New Years Eve will be here before we know it and New Years resolutions will be the topic of most peoples conversation come New Years day.

Last year my New Years resolution was to give up Nicotine replacement…yep you read right giving up nicotine replacement. I had currently been hooked on the quick mist spray for a year and a half and now wanted to stop it as my stop smoking councillor was now refusing to give me anymore on prescription.

I decided to give up smoking not long before I fell pregnant with my second child, I tried cold turkey but after daily arguments and episodes of agitation I felt my mood swings were to much to bare and went to a stop smoking councillor though my doctors.

My stop smoking councillor  decided that I needed a fast acting nicotine replacement after smoking 30 a day for the last few years. This spray was great! I actually cut down my daily cigarette intake by half in the first day! By day three I was solely using the quick mist spray and feeling more positive about giving up smoking.

I had seven weekly appointments and then given 5 weeks worth of nicotine replacement therapy so 12 weeks in total to give up smoking and the replacement therapy.

When the 12 weeks was up I asked my doctor to put the sprays on repeat prescription as I was finding it really difficult to give up. I was depending on the sprays and would smoke again if I could not get it. My doctor agreed for a short while but said I needed to come off them soon.

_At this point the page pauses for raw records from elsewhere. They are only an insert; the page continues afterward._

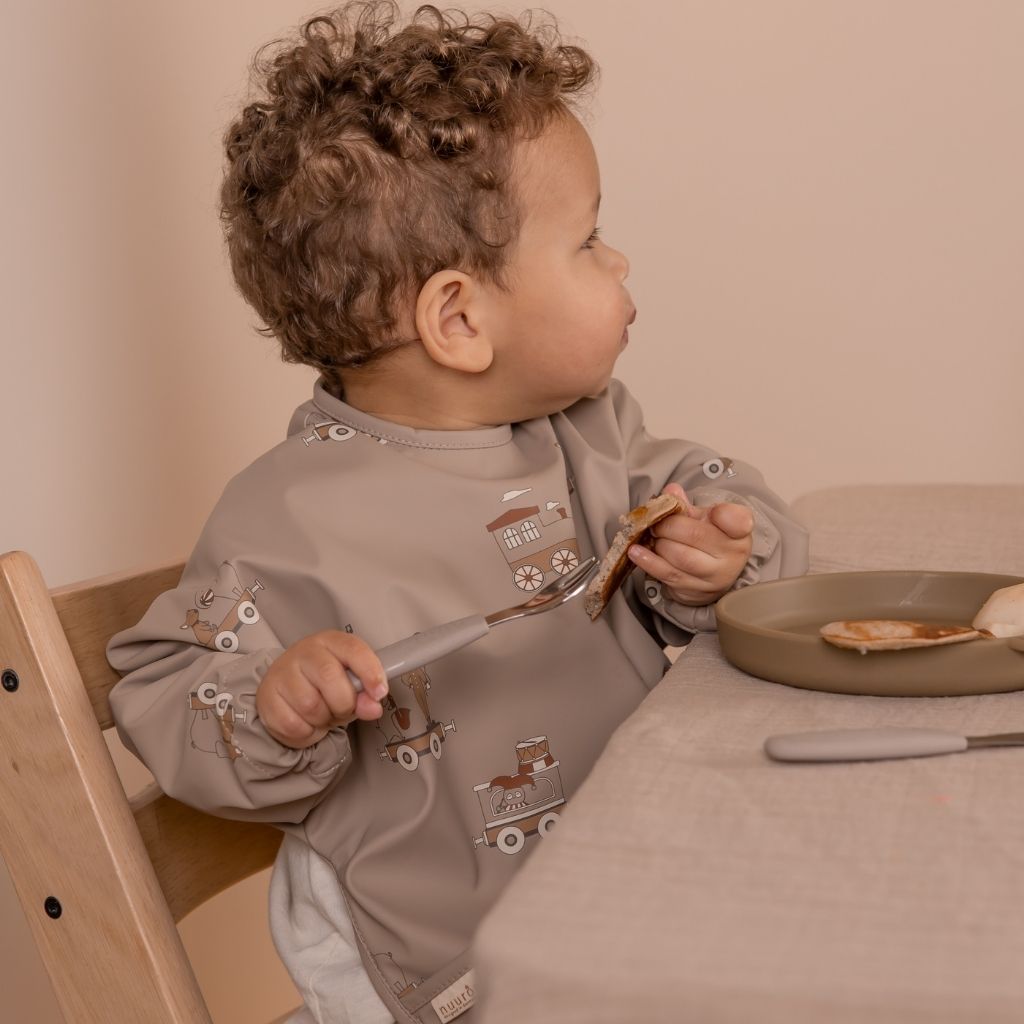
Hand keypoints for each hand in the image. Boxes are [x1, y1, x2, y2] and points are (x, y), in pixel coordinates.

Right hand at [255, 630, 387, 748]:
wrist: (288, 691)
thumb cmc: (325, 685)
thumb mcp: (351, 686)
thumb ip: (365, 695)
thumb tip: (373, 707)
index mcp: (331, 641)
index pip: (353, 649)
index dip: (370, 671)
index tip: (379, 693)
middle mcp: (304, 651)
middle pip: (330, 678)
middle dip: (344, 704)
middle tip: (342, 710)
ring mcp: (281, 672)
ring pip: (310, 705)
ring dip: (323, 720)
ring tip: (322, 714)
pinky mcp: (266, 696)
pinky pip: (292, 725)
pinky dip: (306, 733)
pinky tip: (307, 723)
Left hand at [627, 482, 753, 605]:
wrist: (713, 574)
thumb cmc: (709, 540)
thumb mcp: (705, 518)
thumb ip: (687, 505)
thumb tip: (670, 491)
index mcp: (739, 531)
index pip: (738, 521)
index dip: (725, 515)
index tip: (713, 512)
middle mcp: (732, 556)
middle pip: (696, 536)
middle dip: (668, 526)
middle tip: (657, 522)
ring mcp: (714, 577)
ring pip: (680, 557)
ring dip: (659, 543)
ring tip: (651, 536)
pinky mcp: (695, 591)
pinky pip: (667, 575)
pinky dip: (648, 561)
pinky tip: (636, 552)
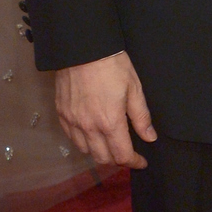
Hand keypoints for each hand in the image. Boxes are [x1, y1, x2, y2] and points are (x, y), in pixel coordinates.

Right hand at [54, 50, 156, 167]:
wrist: (82, 49)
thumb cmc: (112, 66)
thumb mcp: (134, 88)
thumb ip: (141, 117)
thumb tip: (149, 137)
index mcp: (110, 122)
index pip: (122, 155)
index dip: (134, 162)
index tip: (141, 162)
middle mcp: (89, 127)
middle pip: (103, 158)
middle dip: (118, 160)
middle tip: (128, 153)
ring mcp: (72, 122)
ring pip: (86, 151)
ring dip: (99, 153)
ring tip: (110, 145)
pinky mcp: (61, 114)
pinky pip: (71, 138)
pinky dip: (83, 142)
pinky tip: (92, 135)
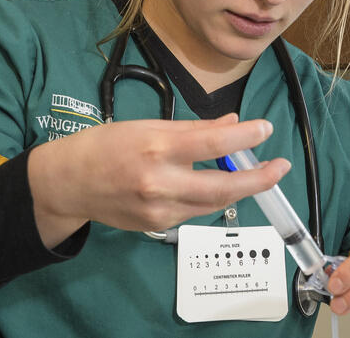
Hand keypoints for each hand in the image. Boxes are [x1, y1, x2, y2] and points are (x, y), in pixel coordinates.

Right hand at [27, 113, 291, 244]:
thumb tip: (232, 124)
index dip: (245, 138)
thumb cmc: (104, 146)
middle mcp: (160, 182)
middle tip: (280, 167)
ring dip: (237, 189)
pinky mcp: (157, 226)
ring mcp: (159, 210)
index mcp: (156, 147)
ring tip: (254, 174)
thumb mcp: (146, 126)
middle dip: (258, 179)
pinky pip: (194, 212)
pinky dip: (208, 198)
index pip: (213, 144)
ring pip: (213, 203)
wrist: (68, 184)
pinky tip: (210, 186)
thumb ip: (192, 129)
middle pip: (223, 187)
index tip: (266, 129)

A year later I was still hooked, I really tried so hard to stop but the fast acting spray was so addictive! I would even spend £19.00 on one spray that would only last me three days, smoking would have cost me less at this point.

Enough was enough at a year and a half into my addiction to nicotine replacement I decided to call the smoking councillor again.

Upon this meeting I was told that the spray can be very addictive, especially to those who have had issues with alcohol in the past! I was told that there job was to get me off cigarettes and not the replacement therapy, but in this case they would try to help. I was then told to use patches for 12 weeks to wean off the spray starting on the highest level of nicotine patch and then going down to the lowest level patch. I put the patch on and instantly my arm started to itch and my skin became hot to touch, I was allergic to the patch!

That evening I decided I would go cold turkey again and it would be my New years resolution. Yay! I’ve almost made it a year without my quick mist spray.

A warning to all, if you do decide to try the quick mist spray…yes it stops you smoking cigarettes but beware of the quick mist addiction!

Anyone else have this problem with quick mist??